From Dits to Bits is the story of Herman Lukoff, a son, husband, father, computer engineer, and ham who's work has contributed greatly to the development of electronic computers, and personally to my writing (using my PC) for all my columns, the printing of each QST and the myriad of just about everything we own today. Herman was a student at U-Penn when he started working on ENIAC with Dr. Machly and Dr. J. Presper Eckert at the Moore School in 1943.
Herman's story starts by telling how he was first interested in electricity, then radio, and then after hearing some hams talking on the radio he built, he became a ham. Throughout the book he relates how his ham radio hobby contributed to his career and in the development of electronic computers.

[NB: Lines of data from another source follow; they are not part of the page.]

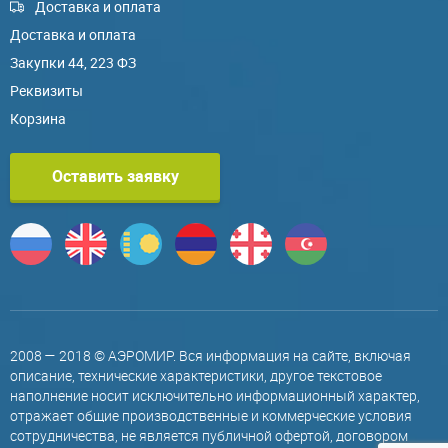
Доставка и оплата
Доставка и оплата
Закупки 44, 223 ФЗ
Реквизиты
Корзина
Оставить заявку
2008 — 2018 © АЭРОМИР. Вся информация на сайте, включая
описание, технические характеристики, другое текстовое
наполнение носит исключительно информационный характер,
отражает общие производственные и коммерческие условия
сотрудничества, не является публичной офертой, договором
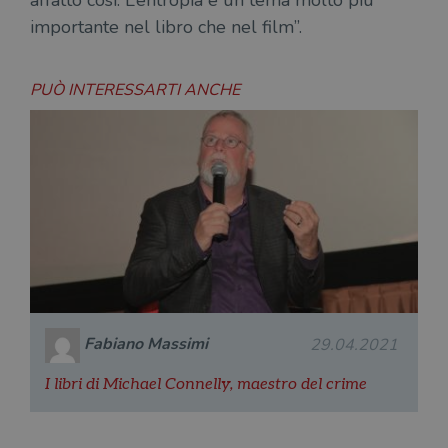
affatto così. L’entropia è un tema molto più
importante nel libro che nel film”.
PUÒ INTERESSARTI ANCHE
Fabiano Massimi
29.04.2021
I libri di Michael Connelly, maestro del crime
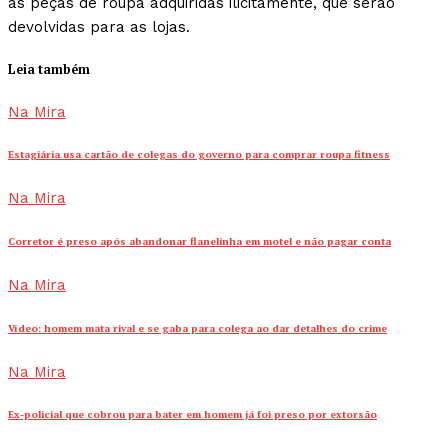
as peças de roupa adquiridas ilicitamente, que serão
devolvidas para as lojas.
Leia também
Na Mira
Estagiária usa cartão de colegas do governo para comprar roupa fitness
Na Mira
Corretor é preso após abandonar flanelinha em motel e não pagar conta
Na Mira
Vídeo: homem mata rival e se gaba para colega ao dar detalhes do crime
Na Mira
Ex-policial que cobrou para bater em homem já foi preso por extorsão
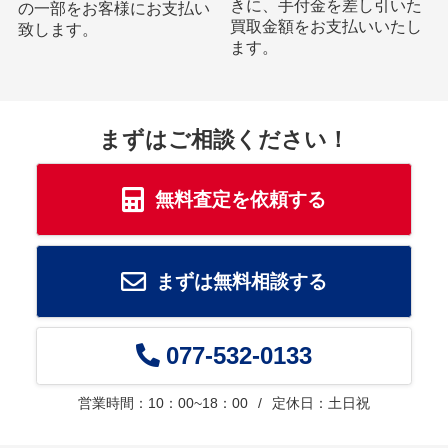
きに、手付金を差し引いた
の一部をお客様にお支払い
買取金額をお支払いいたし
致します。
ます。
まずはご相談ください！
無料査定を依頼する
まずは無料相談する
077-532-0133
営業時間：10：00~18：00
定休日：土日祝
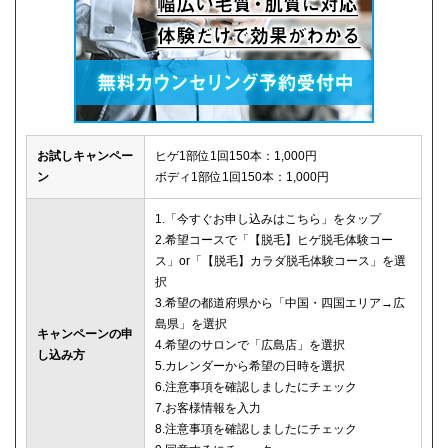
お試しキャンペー
ヒゲ1部位1回150本：1,000円
ン
ボディ1部位1回150本：1,000円
1.「今すぐお申し込みはこちら」をタップ
2.希望コースで「【脱毛】ヒゲ脱毛体験コー
ス」or「【脱毛】カラダ脱毛体験コース」を選
択
3.希望の都道府県から「中国・四国エリア→広
島県」を選択
キャンペーンの申
4.希望のサロンで「広島店」を選択
し込み方
5.カレンダーから希望の日時を選択
6.注意事項を確認しましたにチェック
7.お客様情報を入力
8.注意事項を確認しましたにチェック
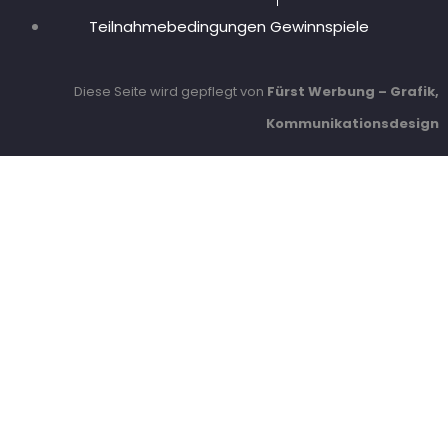
Teilnahmebedingungen Gewinnspiele
Diese Seite wird gepflegt von
Fürst Werbung – Grafik,
Kommunikationsdesign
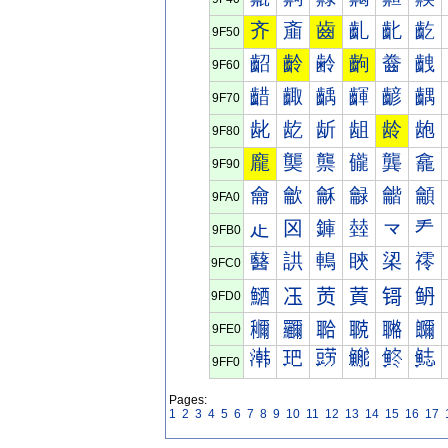
齐
齑
齒
齓
齔
齕
9F50
齠
齡
齢
齣
齤
齥
9F60
齰
齱
齲
齳
齴
齵
9F70
龀
龁
龂
龃
龄
龅
9F80
龐
龑
龒
龓
龔
龕
9F90
龠
龡
龢
龣
龤
龥
9FA0
龰
龱
龲
龳
龴
龵
9FB0
鿀
鿁
鿂
鿃
鿄
鿅
9FC0
鿐
鿑
鿒
鿓
鿔
鿕
9FD0
鿠
鿡
鿢
鿣
鿤
鿥
9FE0
鿰
鿱
鿲
鿳
鿴
鿵
9FF0
Pages:
1
2
3
4
5
6
7
8
9
10
11
12
13
14
15
16
17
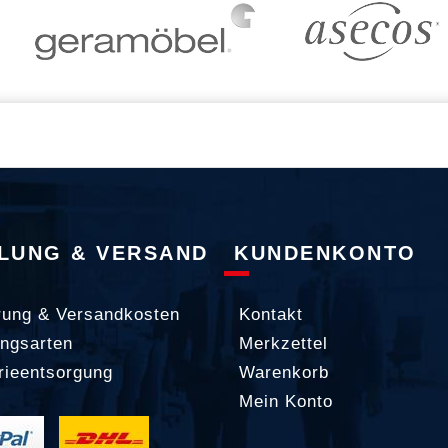
LUNG & VERSAND
KUNDENKONTO
rung & Versandkosten
Kontakt
ngsarten
Merkzettel
rieentsorgung
Warenkorb
Mein Konto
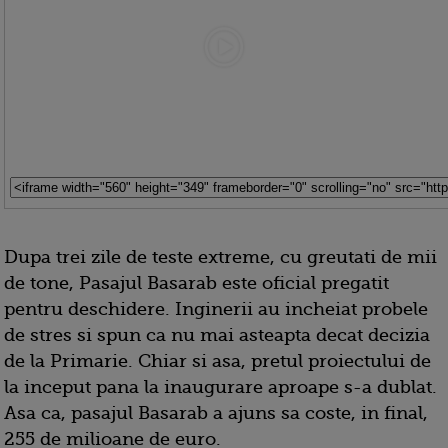
Dupa trei zile de teste extreme, cu greutati de mii
de tone, Pasajul Basarab este oficial pregatit
pentru deschidere. Inginerii au incheiat probele
de stres si spun ca nu mai asteapta decat decizia
de la Primarie. Chiar si asa, pretul proiectului de
la inceput pana la inaugurare aproape s-a dublat.
Asa ca, pasajul Basarab a ajuns sa coste, in final,
255 de milioane de euro.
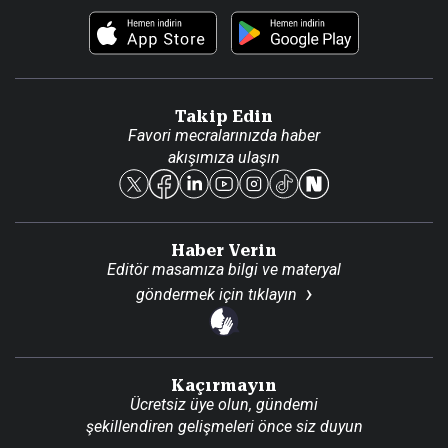
Foto Haber
Künye
Video Galeri
Gazete Aboneliği
Danışma Telefonları
Takip Edin
Favori mecralarınızda haber
Yasal
akışımıza ulaşın
Reklam Ver
Haber Verin
Editör masamıza bilgi ve materyal
göndermek için
tıklayın
Kaçırmayın
Ücretsiz üye olun, gündemi
şekillendiren gelişmeleri önce siz duyun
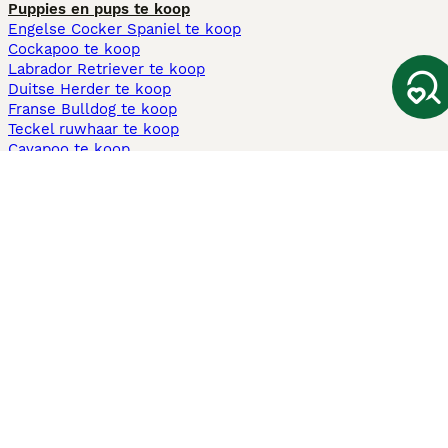
Puppies en pups te koop
Engelse Cocker Spaniel te koop
Cockapoo te koop
Labrador Retriever te koop
Duitse Herder te koop
Franse Bulldog te koop
Teckel ruwhaar te koop
Cavapoo te koop
Andere populaire pagina's
Honden te koop in Amsterdam
Pups te koop Limburg​
Pups te koop Friesland​
Honden te koop in Gelderland
Honden te koop in Den Haag
Honden te koop in Enschede
Adopteer hond in Nederland
Informatie
Over ons
Privacybeleid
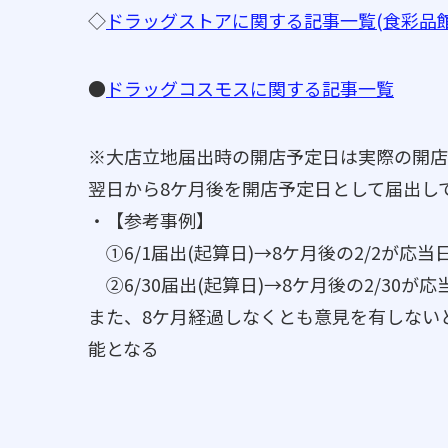
◇
ドラッグストアに関する記事一覧(食彩品
●
ドラッグコスモスに関する記事一覧
※大店立地届出時の開店予定日は実際の開店
翌日から8ケ月後を開店予定日として届出して
・【参考事例】
①6/1届出(起算日)→8ケ月後の2/2が応当
②6/30届出(起算日)→8ケ月後の2/30が
また、8ケ月経過しなくとも意見を有しない
能となる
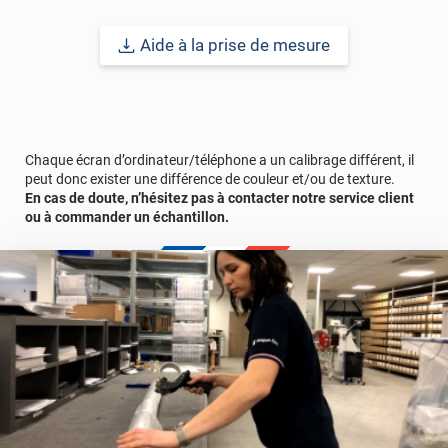
Aide à la prise de mesure
Chaque écran d’ordinateur/téléphone a un calibrage différent, il
peut donc exister une différence de couleur et/ou de texture.
En cas de doute, n’hésitez pas à contacter notre service client
ou à commander un échantillon.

He takes us through the EINAC, UNIVAC, LARC, and the Sperry-Rand years of early commercial computer development, its trials and tribulations, in a plain-speaking easy to understand manner. Remember, there were no text books or college courses back then to teach you how to design a computer. Building them was done one circuit, one function, one device at a time, and then tying everything together and making it work. Those were exciting times, and his book makes you feel proud as you read it.
It has always been my opinion that this is a "must own" book to be reread every few years. (I just reread mine for the third time and found it just as interesting as the first time I read it in 1979, maybe even more so.)